「粒粒辛苦」・身近な名言・名句①
- Yokeian Koga
- 5月9日
- 読了時間: 2分
更新日:5月12日
昔、私が勤めていた会社の組織長が「粒粒辛苦(りゅうりゅうしんく)」という題で抱負を述べられました。その的確な表現法に感服し、今でも記憶に残っています。その出典を掘り下げてみたいと思います。
古賀富治男 記
憫 農
農を憫(あわれ)む
李 紳 作 中国唐代
(り しん・ 七七二~八四六)
鋤禾日当午
汗滴禾下土
誰知盤中餐
粒粒皆辛苦
鋤禾日当午
禾(か)を鋤(す)いて 日は午(ご)に当たり
禾:穀物の総称・稲
午:正午・真昼
汗滴禾下土
汗は滴(したた)る 禾下(かか)の土
誰知盤中餐
誰か知る 盤中(ばんちゅう)の餐(さん)
盤:鉢類・食器
餐=:ごはん
粒粒皆辛苦
粒粒 皆辛苦せしを
粒粒:一粒一粒
昼になって太陽が頭の上にきても、農夫は田畑を耕し続けており、汗が稲の下の
土にポタポタと滴っている。食器に盛られたご飯の一粒一粒が、農夫の辛苦の賜物
であることを誰か知っているであろうか。
「ご飯の一粒一粒は農民の汗の結晶であるから、有難くいただかねばならぬ」こ れが、この句本来の意味です。

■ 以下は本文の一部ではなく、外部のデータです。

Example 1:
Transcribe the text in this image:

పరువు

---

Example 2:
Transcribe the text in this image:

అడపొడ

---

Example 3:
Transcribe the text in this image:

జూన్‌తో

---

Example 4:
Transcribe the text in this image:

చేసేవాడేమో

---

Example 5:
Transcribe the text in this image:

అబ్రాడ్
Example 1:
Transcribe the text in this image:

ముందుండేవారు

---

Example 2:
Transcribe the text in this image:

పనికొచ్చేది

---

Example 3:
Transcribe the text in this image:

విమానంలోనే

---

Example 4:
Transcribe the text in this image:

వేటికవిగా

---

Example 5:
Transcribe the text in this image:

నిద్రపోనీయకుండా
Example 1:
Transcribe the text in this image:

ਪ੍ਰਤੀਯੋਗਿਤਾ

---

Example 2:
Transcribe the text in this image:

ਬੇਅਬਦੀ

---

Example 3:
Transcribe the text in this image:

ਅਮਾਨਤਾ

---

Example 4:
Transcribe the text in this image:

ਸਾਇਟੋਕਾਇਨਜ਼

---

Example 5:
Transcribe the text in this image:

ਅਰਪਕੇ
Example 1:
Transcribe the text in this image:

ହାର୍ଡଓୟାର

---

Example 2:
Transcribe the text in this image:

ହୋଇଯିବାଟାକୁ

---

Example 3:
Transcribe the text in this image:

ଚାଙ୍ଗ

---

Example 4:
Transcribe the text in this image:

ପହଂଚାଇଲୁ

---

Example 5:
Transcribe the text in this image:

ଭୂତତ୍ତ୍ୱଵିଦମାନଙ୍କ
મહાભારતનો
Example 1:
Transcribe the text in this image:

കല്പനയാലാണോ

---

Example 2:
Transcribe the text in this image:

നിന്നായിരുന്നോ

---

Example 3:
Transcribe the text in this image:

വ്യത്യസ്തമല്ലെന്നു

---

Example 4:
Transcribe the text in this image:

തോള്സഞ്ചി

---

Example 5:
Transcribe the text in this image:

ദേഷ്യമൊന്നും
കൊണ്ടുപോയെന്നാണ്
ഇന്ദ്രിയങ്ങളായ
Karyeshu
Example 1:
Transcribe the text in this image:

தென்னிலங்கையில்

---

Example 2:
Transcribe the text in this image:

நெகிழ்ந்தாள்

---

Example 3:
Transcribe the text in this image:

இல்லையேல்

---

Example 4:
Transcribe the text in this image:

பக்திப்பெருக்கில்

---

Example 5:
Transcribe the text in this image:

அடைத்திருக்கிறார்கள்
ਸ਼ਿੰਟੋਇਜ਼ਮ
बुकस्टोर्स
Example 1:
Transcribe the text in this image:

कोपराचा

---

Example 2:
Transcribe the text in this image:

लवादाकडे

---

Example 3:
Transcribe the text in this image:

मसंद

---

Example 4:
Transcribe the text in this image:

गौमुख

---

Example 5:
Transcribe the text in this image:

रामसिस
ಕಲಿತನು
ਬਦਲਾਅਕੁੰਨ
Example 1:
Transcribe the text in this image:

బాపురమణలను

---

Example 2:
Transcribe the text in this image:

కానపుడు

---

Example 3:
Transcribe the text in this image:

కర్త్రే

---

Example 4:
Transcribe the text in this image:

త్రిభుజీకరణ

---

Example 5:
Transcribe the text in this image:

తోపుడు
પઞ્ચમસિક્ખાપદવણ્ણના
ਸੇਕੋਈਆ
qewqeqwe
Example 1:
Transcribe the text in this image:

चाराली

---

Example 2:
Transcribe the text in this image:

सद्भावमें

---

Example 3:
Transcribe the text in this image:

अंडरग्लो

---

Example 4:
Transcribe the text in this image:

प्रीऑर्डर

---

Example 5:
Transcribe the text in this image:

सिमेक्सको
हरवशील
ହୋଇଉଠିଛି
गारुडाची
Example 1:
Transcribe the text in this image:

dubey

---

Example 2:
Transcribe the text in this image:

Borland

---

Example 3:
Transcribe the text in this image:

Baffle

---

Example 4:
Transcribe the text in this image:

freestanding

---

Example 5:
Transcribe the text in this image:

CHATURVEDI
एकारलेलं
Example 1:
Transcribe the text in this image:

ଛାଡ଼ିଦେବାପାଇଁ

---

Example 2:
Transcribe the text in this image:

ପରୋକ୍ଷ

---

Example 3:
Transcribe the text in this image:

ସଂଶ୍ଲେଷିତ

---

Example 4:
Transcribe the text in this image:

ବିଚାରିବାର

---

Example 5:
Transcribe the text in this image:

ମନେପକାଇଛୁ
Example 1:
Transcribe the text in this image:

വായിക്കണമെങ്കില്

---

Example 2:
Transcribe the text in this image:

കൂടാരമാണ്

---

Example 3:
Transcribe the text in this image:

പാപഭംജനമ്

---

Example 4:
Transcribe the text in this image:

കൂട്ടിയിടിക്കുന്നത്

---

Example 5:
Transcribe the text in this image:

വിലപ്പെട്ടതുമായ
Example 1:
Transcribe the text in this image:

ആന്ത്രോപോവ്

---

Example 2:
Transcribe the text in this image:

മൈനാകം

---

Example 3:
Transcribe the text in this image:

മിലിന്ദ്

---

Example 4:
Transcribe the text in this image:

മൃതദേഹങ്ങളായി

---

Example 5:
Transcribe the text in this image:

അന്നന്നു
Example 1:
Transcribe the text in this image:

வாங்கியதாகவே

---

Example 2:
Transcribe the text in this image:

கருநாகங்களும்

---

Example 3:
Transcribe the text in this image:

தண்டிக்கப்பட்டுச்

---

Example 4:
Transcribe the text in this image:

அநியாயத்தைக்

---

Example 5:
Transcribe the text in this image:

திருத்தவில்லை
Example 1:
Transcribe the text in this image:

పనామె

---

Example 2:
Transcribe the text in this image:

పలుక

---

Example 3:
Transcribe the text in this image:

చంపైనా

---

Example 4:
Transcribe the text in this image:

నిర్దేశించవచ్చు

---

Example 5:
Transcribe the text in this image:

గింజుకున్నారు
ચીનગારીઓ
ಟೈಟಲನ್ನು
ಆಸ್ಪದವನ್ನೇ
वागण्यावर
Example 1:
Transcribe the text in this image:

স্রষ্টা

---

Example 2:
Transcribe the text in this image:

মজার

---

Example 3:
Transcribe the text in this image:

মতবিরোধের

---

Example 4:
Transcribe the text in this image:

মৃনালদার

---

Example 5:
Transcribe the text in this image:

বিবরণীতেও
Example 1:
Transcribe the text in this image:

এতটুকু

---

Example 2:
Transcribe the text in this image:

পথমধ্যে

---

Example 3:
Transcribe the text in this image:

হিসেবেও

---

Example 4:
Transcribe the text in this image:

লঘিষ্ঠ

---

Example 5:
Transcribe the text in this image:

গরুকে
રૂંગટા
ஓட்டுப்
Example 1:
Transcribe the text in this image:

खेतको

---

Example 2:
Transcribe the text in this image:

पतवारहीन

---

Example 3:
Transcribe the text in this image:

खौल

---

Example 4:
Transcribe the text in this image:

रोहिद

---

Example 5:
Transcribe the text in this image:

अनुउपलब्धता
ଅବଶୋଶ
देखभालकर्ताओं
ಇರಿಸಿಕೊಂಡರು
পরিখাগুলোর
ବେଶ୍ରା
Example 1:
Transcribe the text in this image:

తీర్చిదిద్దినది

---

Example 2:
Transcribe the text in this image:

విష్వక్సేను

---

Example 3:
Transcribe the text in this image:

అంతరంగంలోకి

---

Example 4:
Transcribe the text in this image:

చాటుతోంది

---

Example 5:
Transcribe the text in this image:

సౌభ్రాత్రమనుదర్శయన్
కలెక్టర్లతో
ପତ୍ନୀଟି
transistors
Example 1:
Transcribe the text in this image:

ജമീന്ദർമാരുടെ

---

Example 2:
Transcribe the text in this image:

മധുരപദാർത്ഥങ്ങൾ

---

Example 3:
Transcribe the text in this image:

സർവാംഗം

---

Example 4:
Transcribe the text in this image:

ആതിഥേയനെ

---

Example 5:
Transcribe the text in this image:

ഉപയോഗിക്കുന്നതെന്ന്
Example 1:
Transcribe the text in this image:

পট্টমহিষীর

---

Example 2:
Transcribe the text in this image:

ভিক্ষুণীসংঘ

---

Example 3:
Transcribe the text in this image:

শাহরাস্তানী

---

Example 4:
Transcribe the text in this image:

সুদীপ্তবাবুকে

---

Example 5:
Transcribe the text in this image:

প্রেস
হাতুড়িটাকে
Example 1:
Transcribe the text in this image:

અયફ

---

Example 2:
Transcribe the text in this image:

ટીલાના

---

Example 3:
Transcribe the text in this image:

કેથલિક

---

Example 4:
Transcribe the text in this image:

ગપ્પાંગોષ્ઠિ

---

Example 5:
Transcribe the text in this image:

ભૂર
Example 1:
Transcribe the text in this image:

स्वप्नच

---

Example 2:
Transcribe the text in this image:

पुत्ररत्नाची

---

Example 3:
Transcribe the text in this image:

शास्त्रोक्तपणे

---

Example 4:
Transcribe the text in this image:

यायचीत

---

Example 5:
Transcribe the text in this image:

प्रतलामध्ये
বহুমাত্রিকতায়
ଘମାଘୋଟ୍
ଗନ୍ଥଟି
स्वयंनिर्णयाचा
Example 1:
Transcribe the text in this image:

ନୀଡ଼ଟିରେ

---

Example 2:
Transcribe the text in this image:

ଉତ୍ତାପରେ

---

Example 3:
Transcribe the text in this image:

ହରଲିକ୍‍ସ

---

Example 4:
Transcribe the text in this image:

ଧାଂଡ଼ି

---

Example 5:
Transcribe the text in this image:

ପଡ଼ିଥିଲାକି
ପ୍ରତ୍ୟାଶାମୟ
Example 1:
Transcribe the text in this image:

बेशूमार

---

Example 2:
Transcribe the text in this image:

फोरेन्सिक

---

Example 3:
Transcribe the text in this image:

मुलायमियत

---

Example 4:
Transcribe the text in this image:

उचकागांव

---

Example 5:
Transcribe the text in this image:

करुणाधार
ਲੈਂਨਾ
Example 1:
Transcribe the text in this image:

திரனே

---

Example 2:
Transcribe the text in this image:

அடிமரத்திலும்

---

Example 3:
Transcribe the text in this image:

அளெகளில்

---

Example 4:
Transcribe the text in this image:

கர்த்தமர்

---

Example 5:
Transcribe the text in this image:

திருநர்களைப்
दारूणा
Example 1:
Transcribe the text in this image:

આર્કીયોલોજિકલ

作者の李紳は、字は公垂、今の江蘇省無錫市(こうそしょうむしゃくし)の人で、元和元年(八〇六)進士(高級官吏登用試験に合格。のち八四二年に同中書門下平章事(宰相格の官職)に任ぜられます。作者が若いとき、この詩を作ってある人に見せたところ、その人は一読して「この詩の作者はきっと大政治家になるであろう」と云ったが、果たしてそうなった。とのエピソードが残っています(唐詩紀事)。人民の労苦を思いやることが、為政者の第一要件であることをうかがわせる話です。